Some Republican primary candidates are getting a boost from an unlikely source: Democrats.
The strategy has Democrats buying up television ads to push Republican primary candidates with extreme views, hoping they will be less competitive in a general election than a more moderate GOP candidate, NPR reported.
Some say the tactic is unethical. But it worked for former Senator Claire McCaskill, who used the strategy to win her race in Missouri in 2012. She spent more money to boost Tea Party candidate Todd Akin than he spent on his entire primary campaign, NPR reported.
"These are tough races, and I do not regret for a minute what we did a decade ago," she said. "The beauty of the ad we ran against Todd Akin a decade ago was - the very things that made him attractive to many people in the Republican primary, made him unelectable with independent voters in the general."

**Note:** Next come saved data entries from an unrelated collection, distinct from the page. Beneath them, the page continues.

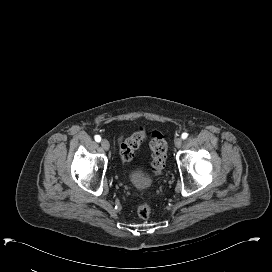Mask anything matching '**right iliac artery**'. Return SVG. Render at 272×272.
Here are the masks:
<instances>
[{"mask_svg": "<svg viewBox=\"0 0 272 272\" xmlns=\"http://www.w3.org/2000/svg\"><path fill=\"white\" fill-rule=\"evenodd\" d=\"M95 141H96V142H100V141H101V137H100L99 135H96V136H95Z\"/></svg>", "mask_w": 272, "mask_h": 272, "instance_id": "82829eb1", "label": "right iliac artery"}]
</instances>
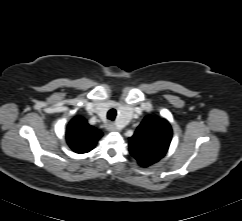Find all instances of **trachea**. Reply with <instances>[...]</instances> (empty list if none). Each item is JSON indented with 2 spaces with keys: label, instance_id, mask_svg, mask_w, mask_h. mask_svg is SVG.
Listing matches in <instances>:
<instances>
[{
  "label": "trachea",
  "instance_id": "obj_1",
  "mask_svg": "<svg viewBox=\"0 0 242 221\" xmlns=\"http://www.w3.org/2000/svg\"><path fill=\"white\" fill-rule=\"evenodd\" d=\"M116 115H117V111L115 109H110L107 113V118L111 121L115 120L116 118Z\"/></svg>",
  "mask_w": 242,
  "mask_h": 221
}]
</instances>
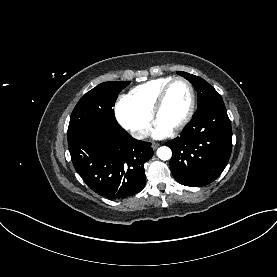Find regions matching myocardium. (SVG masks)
Returning a JSON list of instances; mask_svg holds the SVG:
<instances>
[{"label": "myocardium", "mask_w": 277, "mask_h": 277, "mask_svg": "<svg viewBox=\"0 0 277 277\" xmlns=\"http://www.w3.org/2000/svg\"><path fill=\"white\" fill-rule=\"evenodd\" d=\"M176 82H183L187 85L189 92H190V104H189L188 111H187L185 117L183 118V120L178 125H176L174 128H172V131H174V132H178V131L184 129L186 127V125L191 121V119L194 115V112H195L196 93H195V89H194L192 83L188 79L178 76V77L172 78L168 83H166L165 86L159 92V94L154 102V105L152 107V110H151V115H152L153 119L155 121H157L159 112L161 111V109L164 105L167 94H168L171 86Z\"/></svg>", "instance_id": "myocardium-1"}]
</instances>
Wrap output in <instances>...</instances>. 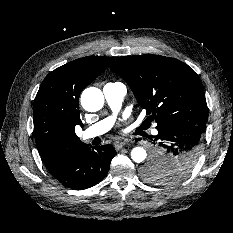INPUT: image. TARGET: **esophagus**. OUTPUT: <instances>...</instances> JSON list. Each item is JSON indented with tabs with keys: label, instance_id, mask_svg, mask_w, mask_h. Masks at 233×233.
I'll use <instances>...</instances> for the list:
<instances>
[{
	"label": "esophagus",
	"instance_id": "esophagus-1",
	"mask_svg": "<svg viewBox=\"0 0 233 233\" xmlns=\"http://www.w3.org/2000/svg\"><path fill=\"white\" fill-rule=\"evenodd\" d=\"M127 144V140H119L114 143V147L116 150H120L122 147H124Z\"/></svg>",
	"mask_w": 233,
	"mask_h": 233
}]
</instances>
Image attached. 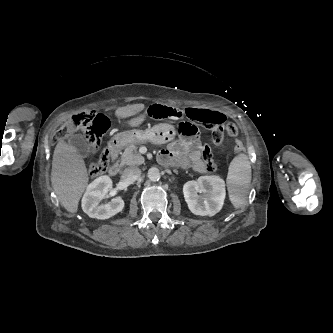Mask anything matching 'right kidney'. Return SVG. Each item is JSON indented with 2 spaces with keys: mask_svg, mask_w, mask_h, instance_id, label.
Listing matches in <instances>:
<instances>
[{
  "mask_svg": "<svg viewBox=\"0 0 333 333\" xmlns=\"http://www.w3.org/2000/svg\"><path fill=\"white\" fill-rule=\"evenodd\" d=\"M112 188L109 176H100L91 182L82 198V209L91 218L108 219L122 211L124 201L121 197L113 198L107 204H99Z\"/></svg>",
  "mask_w": 333,
  "mask_h": 333,
  "instance_id": "1",
  "label": "right kidney"
}]
</instances>
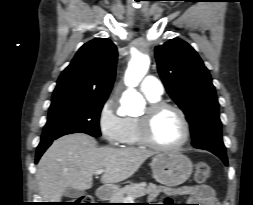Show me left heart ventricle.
<instances>
[{
    "label": "left heart ventricle",
    "instance_id": "1",
    "mask_svg": "<svg viewBox=\"0 0 253 205\" xmlns=\"http://www.w3.org/2000/svg\"><path fill=\"white\" fill-rule=\"evenodd\" d=\"M184 133L180 117L172 110L163 111L153 123V136L162 145L178 144L183 139Z\"/></svg>",
    "mask_w": 253,
    "mask_h": 205
}]
</instances>
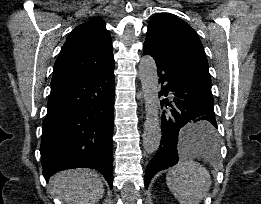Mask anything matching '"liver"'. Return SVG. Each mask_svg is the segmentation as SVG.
I'll use <instances>...</instances> for the list:
<instances>
[{
	"label": "liver",
	"instance_id": "liver-1",
	"mask_svg": "<svg viewBox=\"0 0 261 204\" xmlns=\"http://www.w3.org/2000/svg\"><path fill=\"white\" fill-rule=\"evenodd\" d=\"M50 183L67 204H96L104 194L100 174L89 169L59 172Z\"/></svg>",
	"mask_w": 261,
	"mask_h": 204
}]
</instances>
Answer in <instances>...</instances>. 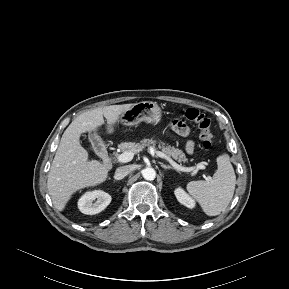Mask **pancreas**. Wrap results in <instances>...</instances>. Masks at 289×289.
<instances>
[{"label": "pancreas", "instance_id": "1", "mask_svg": "<svg viewBox=\"0 0 289 289\" xmlns=\"http://www.w3.org/2000/svg\"><path fill=\"white\" fill-rule=\"evenodd\" d=\"M155 145V141L153 139L143 138L139 143L136 142H124L119 145V149L123 152L131 151L134 154L138 153V149H142L149 145ZM160 148L163 153L167 156L172 157L173 159L177 160L178 162H186L188 159L186 158L185 154L182 150L170 146L164 142H161Z\"/></svg>", "mask_w": 289, "mask_h": 289}]
</instances>
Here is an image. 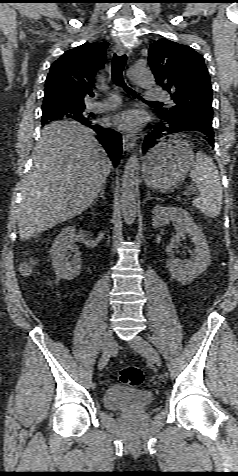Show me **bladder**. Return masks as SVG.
<instances>
[{"instance_id": "1", "label": "bladder", "mask_w": 238, "mask_h": 476, "mask_svg": "<svg viewBox=\"0 0 238 476\" xmlns=\"http://www.w3.org/2000/svg\"><path fill=\"white\" fill-rule=\"evenodd\" d=\"M153 399L147 389L113 385L104 392L103 404L110 411L139 410L149 406Z\"/></svg>"}]
</instances>
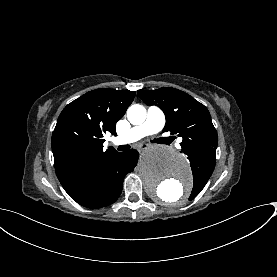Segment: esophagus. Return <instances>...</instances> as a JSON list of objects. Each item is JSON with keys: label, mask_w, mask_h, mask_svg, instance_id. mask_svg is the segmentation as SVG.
I'll return each instance as SVG.
<instances>
[{"label": "esophagus", "mask_w": 277, "mask_h": 277, "mask_svg": "<svg viewBox=\"0 0 277 277\" xmlns=\"http://www.w3.org/2000/svg\"><path fill=\"white\" fill-rule=\"evenodd\" d=\"M138 149H139V151H142V150L144 149V146H143V145H140V146L138 147Z\"/></svg>", "instance_id": "obj_1"}]
</instances>
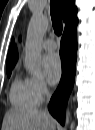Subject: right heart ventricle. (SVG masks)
<instances>
[{
	"instance_id": "1",
	"label": "right heart ventricle",
	"mask_w": 95,
	"mask_h": 130,
	"mask_svg": "<svg viewBox=\"0 0 95 130\" xmlns=\"http://www.w3.org/2000/svg\"><path fill=\"white\" fill-rule=\"evenodd\" d=\"M10 100L18 108H33L39 103L32 90L29 79L19 77L11 85Z\"/></svg>"
}]
</instances>
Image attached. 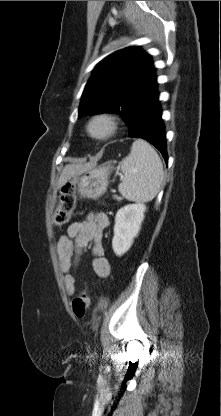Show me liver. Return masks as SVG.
<instances>
[{"instance_id":"liver-1","label":"liver","mask_w":221,"mask_h":416,"mask_svg":"<svg viewBox=\"0 0 221 416\" xmlns=\"http://www.w3.org/2000/svg\"><path fill=\"white\" fill-rule=\"evenodd\" d=\"M94 166L93 163L85 164H68L64 167L58 180L57 188H61L66 182L74 176L80 175Z\"/></svg>"}]
</instances>
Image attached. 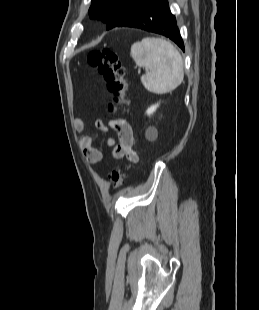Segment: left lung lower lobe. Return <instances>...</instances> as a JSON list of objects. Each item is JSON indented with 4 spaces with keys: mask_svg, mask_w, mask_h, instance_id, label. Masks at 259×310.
Wrapping results in <instances>:
<instances>
[{
    "mask_svg": "<svg viewBox=\"0 0 259 310\" xmlns=\"http://www.w3.org/2000/svg\"><path fill=\"white\" fill-rule=\"evenodd\" d=\"M134 27L166 36L183 51L184 44L167 0H149L130 10L115 27Z\"/></svg>",
    "mask_w": 259,
    "mask_h": 310,
    "instance_id": "left-lung-lower-lobe-1",
    "label": "left lung lower lobe"
}]
</instances>
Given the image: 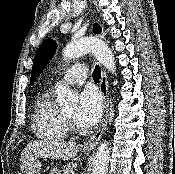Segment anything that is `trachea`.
Listing matches in <instances>:
<instances>
[{"instance_id": "trachea-1", "label": "trachea", "mask_w": 175, "mask_h": 174, "mask_svg": "<svg viewBox=\"0 0 175 174\" xmlns=\"http://www.w3.org/2000/svg\"><path fill=\"white\" fill-rule=\"evenodd\" d=\"M100 78H101V71L99 66L96 65L95 70L93 71V79L95 81H99Z\"/></svg>"}]
</instances>
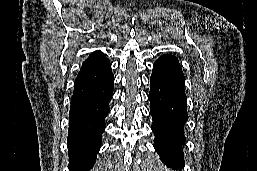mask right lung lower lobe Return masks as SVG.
I'll use <instances>...</instances> for the list:
<instances>
[{
	"label": "right lung lower lobe",
	"mask_w": 257,
	"mask_h": 171,
	"mask_svg": "<svg viewBox=\"0 0 257 171\" xmlns=\"http://www.w3.org/2000/svg\"><path fill=\"white\" fill-rule=\"evenodd\" d=\"M110 61L83 63L75 79L67 146L70 171H89L99 152L113 95Z\"/></svg>",
	"instance_id": "1"
}]
</instances>
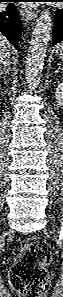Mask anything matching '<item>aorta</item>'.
<instances>
[{
	"instance_id": "762f6f07",
	"label": "aorta",
	"mask_w": 63,
	"mask_h": 297,
	"mask_svg": "<svg viewBox=\"0 0 63 297\" xmlns=\"http://www.w3.org/2000/svg\"><path fill=\"white\" fill-rule=\"evenodd\" d=\"M52 30L50 11L44 9L36 21L27 54L26 79L31 89H34L40 81Z\"/></svg>"
}]
</instances>
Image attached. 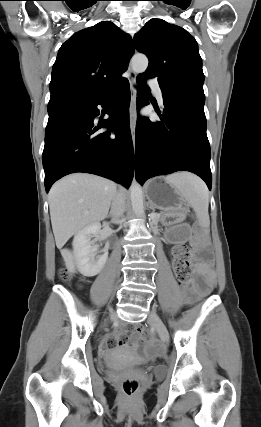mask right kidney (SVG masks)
I'll return each instance as SVG.
<instances>
[{
  "label": "right kidney",
  "instance_id": "obj_1",
  "mask_svg": "<svg viewBox=\"0 0 261 427\" xmlns=\"http://www.w3.org/2000/svg\"><path fill=\"white\" fill-rule=\"evenodd\" d=\"M101 231L99 222L80 230L73 239L74 255L78 270L84 276H95L103 269L108 259V250H102L98 255V245L91 240L98 237Z\"/></svg>",
  "mask_w": 261,
  "mask_h": 427
}]
</instances>
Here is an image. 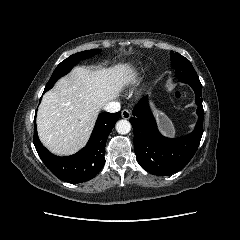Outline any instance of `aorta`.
I'll list each match as a JSON object with an SVG mask.
<instances>
[{"label": "aorta", "instance_id": "obj_1", "mask_svg": "<svg viewBox=\"0 0 240 240\" xmlns=\"http://www.w3.org/2000/svg\"><path fill=\"white\" fill-rule=\"evenodd\" d=\"M131 130V124L129 121L127 120H119L117 123H116V131L119 133V134H122V135H125V134H128Z\"/></svg>", "mask_w": 240, "mask_h": 240}]
</instances>
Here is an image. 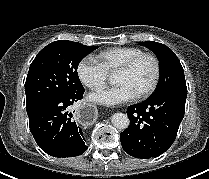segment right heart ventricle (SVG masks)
<instances>
[{
    "mask_svg": "<svg viewBox=\"0 0 209 179\" xmlns=\"http://www.w3.org/2000/svg\"><path fill=\"white\" fill-rule=\"evenodd\" d=\"M142 52L143 50L137 47H113L101 51L96 60L109 75L114 74L128 60Z\"/></svg>",
    "mask_w": 209,
    "mask_h": 179,
    "instance_id": "e07e8e85",
    "label": "right heart ventricle"
}]
</instances>
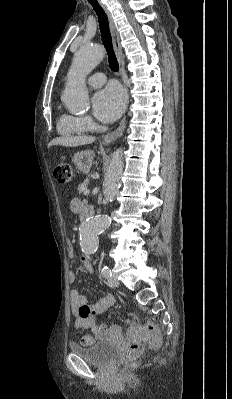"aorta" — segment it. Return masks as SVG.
<instances>
[{
  "label": "aorta",
  "instance_id": "obj_1",
  "mask_svg": "<svg viewBox=\"0 0 232 399\" xmlns=\"http://www.w3.org/2000/svg\"><path fill=\"white\" fill-rule=\"evenodd\" d=\"M104 50L100 45H85L76 52L68 73V81L62 100L71 112L88 109L89 96L85 79L101 62ZM123 170V150L117 149L108 166L103 183L104 196L113 201L118 191V180ZM111 224L107 215H98L86 219L79 227L80 246L85 254H94L98 247V236Z\"/></svg>",
  "mask_w": 232,
  "mask_h": 399
}]
</instances>
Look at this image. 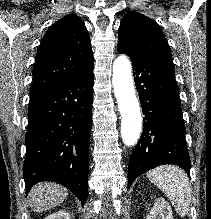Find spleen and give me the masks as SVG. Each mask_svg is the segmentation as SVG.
Listing matches in <instances>:
<instances>
[{"label":"spleen","mask_w":211,"mask_h":219,"mask_svg":"<svg viewBox=\"0 0 211 219\" xmlns=\"http://www.w3.org/2000/svg\"><path fill=\"white\" fill-rule=\"evenodd\" d=\"M169 198L176 212L185 216L190 210L191 188L187 174L175 166H161L147 174Z\"/></svg>","instance_id":"1"}]
</instances>
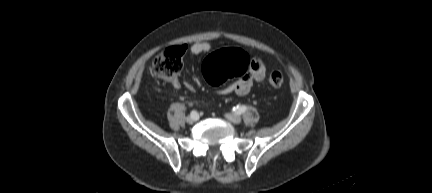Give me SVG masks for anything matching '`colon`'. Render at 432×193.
Here are the masks:
<instances>
[{"label":"colon","instance_id":"colon-1","mask_svg":"<svg viewBox=\"0 0 432 193\" xmlns=\"http://www.w3.org/2000/svg\"><path fill=\"white\" fill-rule=\"evenodd\" d=\"M184 50L182 47H171L157 55L150 72L166 82H175L183 66ZM251 57L238 48L223 49L211 54L203 64V72L212 85H220L230 78L241 77L251 68ZM269 84L280 87L284 83L283 74L276 70L270 73Z\"/></svg>","mask_w":432,"mask_h":193}]
</instances>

McCaskill admitted that the strategy can be risky unless it is carefully planned.
"It depends on the district," she told NPR. "If there is confidence that the voters in that district are going to reject that extremism, then I think elevating them may be a smart strategy. But it is a big mistake to do it in a district where a Trump candidate has as good or better chance of getting elected than a more moderate one."
The National Republican Senate Committee, which supports GOP candidates, called the ads a sign of "Democrat panic." The group pointed to the June 28 Republican Primary in Colorado, saying Democrats have reportedly spent around $1 million to boost far-right election conspiracist Ron Hanks over contender and construction CEO Joe O'Dea to face Sen. Michael Bennet in the race.
"In supposedly 'blue' Colorado, Democrats are reportedly dumping 7-figures into the REPUBLICAN Senate primary to try and stir up drama," the NRSC said in a statement. "Burning money this early to bolster states where Biden won comfortably is a tell-tale sign of just how bad things have gotten for Senate Democrats."
A spokesperson for Democratic Colorado, a federal super PAC, maintained that the ads are aimed at opposing Hanks.
"We are an organization committed to ensuring that Colorado does not elect a Republican to the U.S. Senate and giving voters the facts about who’s running to represent them," Alvina Vasquez told The Colorado Sun.